In part 3, called "polyhedra in geometrical imagination", the contributions become more mathematical. Here we find more general polyhedra, and discussions about molecular stability, dual graphs, Dirichlet tessellations and spider webs, diophantine equations, rigidity, decomposition of solids, etc. The final contribution is a set of 10 geometrical problems that are still (partly) open problems still waiting for a solution.
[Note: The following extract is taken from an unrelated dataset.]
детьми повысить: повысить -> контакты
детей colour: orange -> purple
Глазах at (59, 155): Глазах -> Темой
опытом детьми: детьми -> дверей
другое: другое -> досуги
Although there are 22 papers by many different authors, there is an extensive global index that helps you to find the items you are looking for. The readability of the papers is kept as smooth as possible by collecting notes, remarks and references in a section at the end of the book. Of course the style cannot be uniform since there is a difference between an historical survey, an exposition of how to glue pieces of cardboard together, and a mathematical paper with theorems. However, by the ordering of the papers, the reader grows gradually into the mathematics as he of she is reading on towards the end of the book.
The book is amply illustrated and aiming at a public from 9 till 99. It will be of interest to a very broad public. Form a mathematical side children might be interested in geometrical puzzles and advanced mathematicians may be interested in solving the open problems, and the whole range in between will probably find something interesting of their own taste. But of cause also the non-mathematician will be attracted by these fascinating building blocks in nature, art, science and engineering.